Stored data:
****************************************
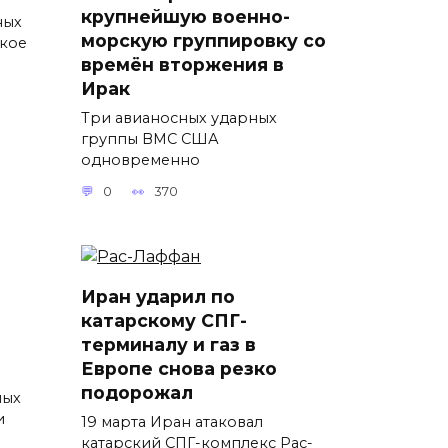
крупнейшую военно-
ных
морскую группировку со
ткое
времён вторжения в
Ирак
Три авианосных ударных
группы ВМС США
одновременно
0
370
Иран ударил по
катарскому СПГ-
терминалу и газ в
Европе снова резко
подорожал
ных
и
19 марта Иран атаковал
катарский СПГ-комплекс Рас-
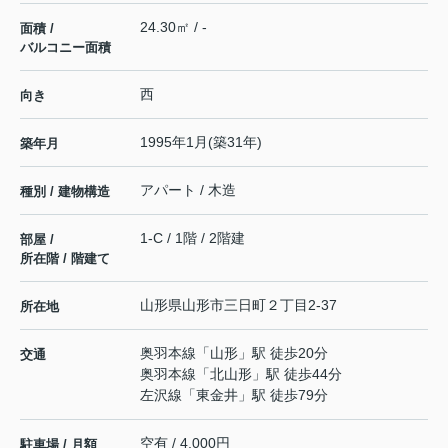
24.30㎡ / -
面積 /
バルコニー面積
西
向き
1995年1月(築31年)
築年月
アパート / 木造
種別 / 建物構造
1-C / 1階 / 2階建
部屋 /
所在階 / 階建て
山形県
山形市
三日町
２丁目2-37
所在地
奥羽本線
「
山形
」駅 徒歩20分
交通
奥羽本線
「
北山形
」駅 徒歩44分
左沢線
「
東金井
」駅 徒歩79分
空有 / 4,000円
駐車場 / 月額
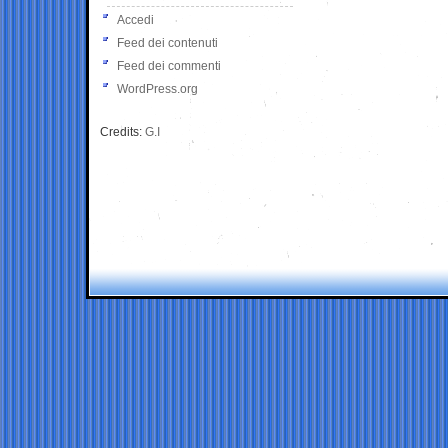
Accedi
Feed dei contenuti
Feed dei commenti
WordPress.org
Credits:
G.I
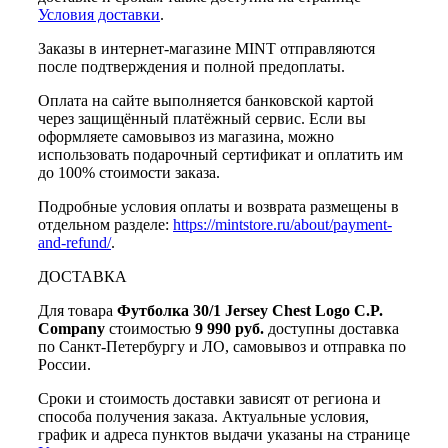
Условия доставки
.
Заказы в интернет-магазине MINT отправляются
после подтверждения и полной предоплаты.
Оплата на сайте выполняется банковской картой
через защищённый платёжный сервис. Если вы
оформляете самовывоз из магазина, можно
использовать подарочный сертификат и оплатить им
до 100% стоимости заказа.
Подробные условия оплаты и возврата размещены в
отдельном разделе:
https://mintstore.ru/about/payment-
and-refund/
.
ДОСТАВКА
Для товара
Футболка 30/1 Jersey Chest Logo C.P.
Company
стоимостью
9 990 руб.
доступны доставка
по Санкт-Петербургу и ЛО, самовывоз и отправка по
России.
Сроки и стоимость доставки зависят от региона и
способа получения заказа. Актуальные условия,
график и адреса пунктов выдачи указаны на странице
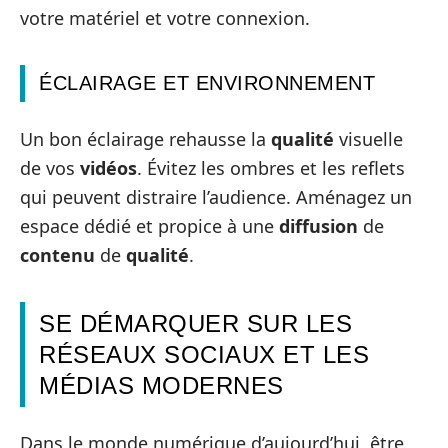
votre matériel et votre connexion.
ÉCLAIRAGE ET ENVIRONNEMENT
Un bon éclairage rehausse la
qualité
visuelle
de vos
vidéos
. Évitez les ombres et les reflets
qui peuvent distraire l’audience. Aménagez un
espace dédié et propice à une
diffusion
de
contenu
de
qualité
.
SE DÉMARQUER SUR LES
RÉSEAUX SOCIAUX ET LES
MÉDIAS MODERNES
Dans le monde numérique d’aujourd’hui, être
****************************************
REQUEST: Copy the data above line for line, skipping every picture.

WRITTEN RESPONSE:
крупнейшую военно-
ных
морскую группировку со
ткое
времён вторжения в
Ирак
Три авианосных ударных
группы ВМС США
одновременно
0
370
Иран ударил по
катарскому СПГ-
терминалу и газ в
Европе снова резко
подорожал
ных
и
19 марта Иран атаковал
катарский СПГ-комплекс Рас-
24.30㎡ / -
面積 /
バルコニー面積
西
向き
1995年1月(築31年)
築年月
アパート / 木造
種別 / 建物構造
1-C / 1階 / 2階建
部屋 /
所在階 / 階建て
山形県
山形市
三日町
２丁目2-37
所在地
奥羽本線
「
山形
」駅 徒歩20分
交通
奥羽本線
「
北山形
」駅 徒歩44分
左沢線
「
東金井
」駅 徒歩79分
空有 / 4,000円
駐車場 / 月額
Accedi
Feed dei contenuti
Feed dei commenti
WordPress.org
Credits:
G.I
Условия доставки
.
Заказы в интернет-магазине MINT отправляются
после подтверждения и полной предоплаты.
Оплата на сайте выполняется банковской картой
через защищённый платёжный сервис. Если вы
оформляете самовывоз из магазина, можно
использовать подарочный сертификат и оплатить им
до 100% стоимости заказа.
Подробные условия оплаты и возврата размещены в
отдельном разделе:
https://mintstore.ru/about/payment-
and-refund/
.
ДОСТАВКА
Для товара
Футболка 30/1 Jersey Chest Logo C.P.
Company
стоимостью
9 990 руб.
доступны доставка
по Санкт-Петербургу и ЛО, самовывоз и отправка по
России.
Сроки и стоимость доставки зависят от региона и
способа получения заказа. Актуальные условия,
график и адреса пунктов выдачи указаны на странице
votre matériel et votre connexion.
ÉCLAIRAGE ET ENVIRONNEMENT
Un bon éclairage rehausse la
qualité
visuelle
de vos
vidéos
. Évitez les ombres et les reflets
qui peuvent distraire l’audience. Aménagez un
espace dédié et propice à une
diffusion
de
contenu
de
qualité
.
SE DÉMARQUER SUR LES
RÉSEAUX SOCIAUX ET LES
MÉDIAS MODERNES
Dans le monde numérique d’aujourd’hui, être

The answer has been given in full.